Authenticated channels: Once trust is established, promote Plus benefits in a contained space.
Blended - When separation wasn't possible, clearly label ANZ Plus content.
Minimise log in challenges for 160,000 customers
To migrate, customers need their registered mobile number and Internet Banking credentials. Both proved to be friction points.
Up to 100k customers may have a different mobile number from what's on file. Quantitative research (n=148) with app-dominant customers showed up to 33% couldn't recall their password and 31% couldn't recall their user ID. The first wave of migrating customers are app-dominant. We estimated up to 60k would be impacted.
Without intervention, a significant portion would fail to authenticate and end up locked out.
Originally, in-app comms only included countdown and high-level migration information. I advocated for adding credential and mobile number guidance in authenticated pre-move communications, reaching customers while they could still act. I advised on technical feasibility and additional build required.
Ongoing risk and recommendations
The research flagged credential recall as an ongoing watch point. Even with a well-designed journey, customers would need support post-move day. This shaped recommendations for additional work (such as app-to-app authentication, which enables customers to authenticate during ANZ Plus app registration via their ANZ App.) and contact centre readiness planning.
Outcomes - Phase 1
Brand transition strategy became the reference for all migration communications across teams
70+ artefact design repository as the single source of truth for comms and digital delivery
Design tested, built and ready to ship, Phase 1 execution-ready before the pivot to Phase 2
PHASE 2Suncorp Bank to ANZ
Role: Service Design Lead
Team: Co-lead with two Service Design Leads
Collaborators: Cross-functional peers and designers from Personalisation, App and web banking, Identity, Accessibility
For phase 2, my role shifted to Service Design to lead the end to end customer journey for 900,000 Suncorp Bank customers with different expectations, products, and mental models.

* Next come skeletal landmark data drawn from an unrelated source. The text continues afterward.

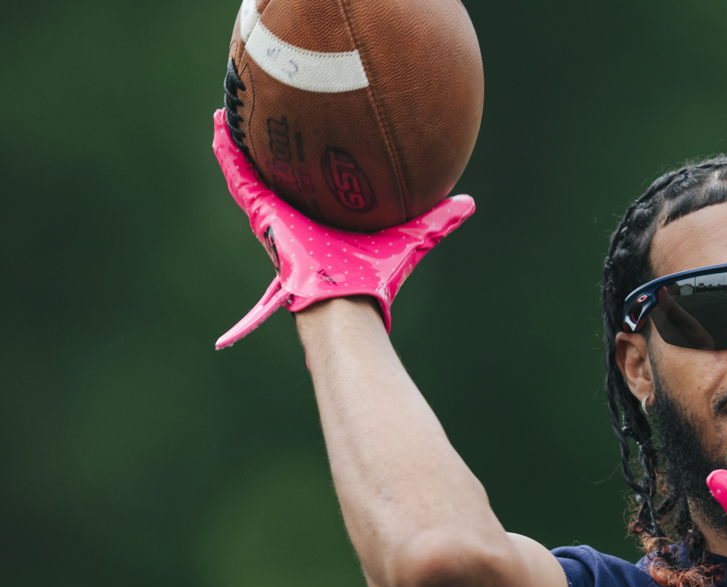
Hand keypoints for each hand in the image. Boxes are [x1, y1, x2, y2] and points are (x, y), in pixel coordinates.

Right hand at [209, 109, 473, 348]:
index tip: (311, 134)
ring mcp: (277, 216)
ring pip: (252, 172)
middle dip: (270, 147)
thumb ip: (439, 218)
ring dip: (239, 143)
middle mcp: (298, 217)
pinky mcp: (262, 214)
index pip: (315, 185)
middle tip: (261, 114)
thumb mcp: (414, 234)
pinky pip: (240, 178)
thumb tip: (468, 202)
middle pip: (280, 175)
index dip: (310, 161)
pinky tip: (220, 126)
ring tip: (228, 112)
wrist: (351, 297)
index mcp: (327, 220)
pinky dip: (228, 153)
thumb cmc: (379, 274)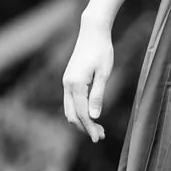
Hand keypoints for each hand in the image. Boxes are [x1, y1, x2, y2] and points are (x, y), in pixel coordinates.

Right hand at [60, 17, 113, 141]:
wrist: (92, 32)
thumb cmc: (102, 51)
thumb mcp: (104, 74)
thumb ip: (98, 95)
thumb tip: (94, 116)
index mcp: (76, 85)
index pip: (82, 113)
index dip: (90, 127)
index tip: (98, 138)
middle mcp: (67, 85)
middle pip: (72, 115)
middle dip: (85, 127)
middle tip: (100, 136)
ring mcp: (66, 82)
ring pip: (70, 109)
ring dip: (81, 121)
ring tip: (98, 128)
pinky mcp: (69, 80)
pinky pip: (71, 102)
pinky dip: (79, 112)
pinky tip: (90, 115)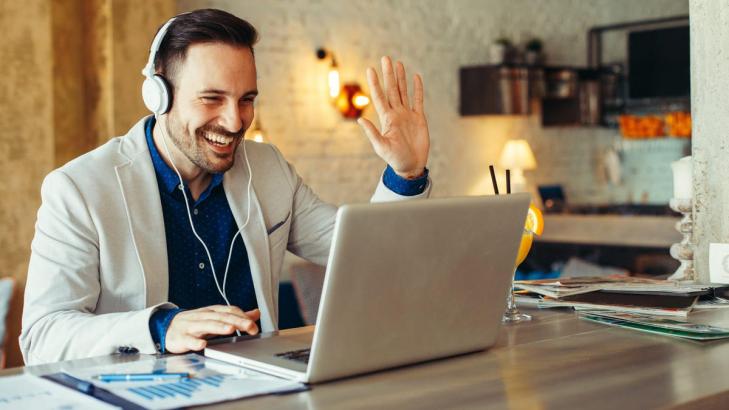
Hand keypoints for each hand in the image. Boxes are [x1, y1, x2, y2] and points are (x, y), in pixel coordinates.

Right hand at [164, 305, 259, 352]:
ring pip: (206, 325)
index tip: (254, 326)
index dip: (243, 317)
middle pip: (221, 317)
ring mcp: (191, 326)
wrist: (167, 327)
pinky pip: (188, 340)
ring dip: (219, 327)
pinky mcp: (181, 338)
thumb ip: (236, 316)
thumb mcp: (216, 318)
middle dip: (237, 321)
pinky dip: (195, 342)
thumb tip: (256, 313)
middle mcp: (203, 317)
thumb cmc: (195, 323)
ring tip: (230, 329)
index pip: (230, 311)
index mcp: (212, 312)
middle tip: (250, 327)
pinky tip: (202, 345)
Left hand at [358, 56, 429, 178]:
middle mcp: (396, 113)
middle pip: (392, 89)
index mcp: (386, 119)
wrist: (411, 166)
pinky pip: (418, 100)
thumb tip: (360, 120)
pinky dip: (417, 89)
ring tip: (398, 63)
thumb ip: (372, 133)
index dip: (375, 83)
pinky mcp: (419, 118)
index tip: (370, 69)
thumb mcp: (381, 147)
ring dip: (401, 78)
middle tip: (385, 58)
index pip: (379, 97)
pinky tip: (416, 77)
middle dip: (388, 74)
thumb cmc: (395, 159)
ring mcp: (407, 114)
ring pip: (403, 91)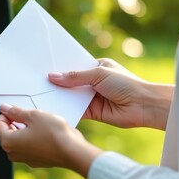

Aligning 20+ teams with Service Blueprints
We learned that there were some existing personas and high level journey timelines. As we connected with different teams, we consistently heard that teams wanted to see the “end-to-end customer journey”.
There were a total of 12 archetypes from different teams. My first step was to first consolidate the archetypes, creating consistency across teams, and reducing the blueprint work required.
To reduce to number of archetypes, I used a layering approach.
Archetypes (Banking behaviour) + Suncorp Bank personas (Product holding + needs) +
Migration Characters (channel usage)
Behaviour was the foundation of the final archetypes, it drives how customer will react and interact with the banks after receiving migration comms. In the blueprints, this surfaced the sequencing needed between comms, banker, and system teams.
Service Blueprints
Once I reviewed the archetypes and each customer journey with teams across both banks. I built the service blueprints using AI-generated photos for each archetype, making the customer experience, challenges, and sentiment feel real.
The blueprints gave teams a full view of the journey and served as the key artefact for aligning who needs to do what at each touchpoint.
The work is in progress and the service blueprints continue to be used by teams as a reference to discuss journey decisions.
Alignment on customer archetypes
From 12 archetypes down to 4, agreed upon across both Suncorp Banks and ANZ on customer types.
Outcomes - Phase 2
Service Blueprints with clarity
Teams now have better understanding of end to end customer journey and cross-team responsibilities.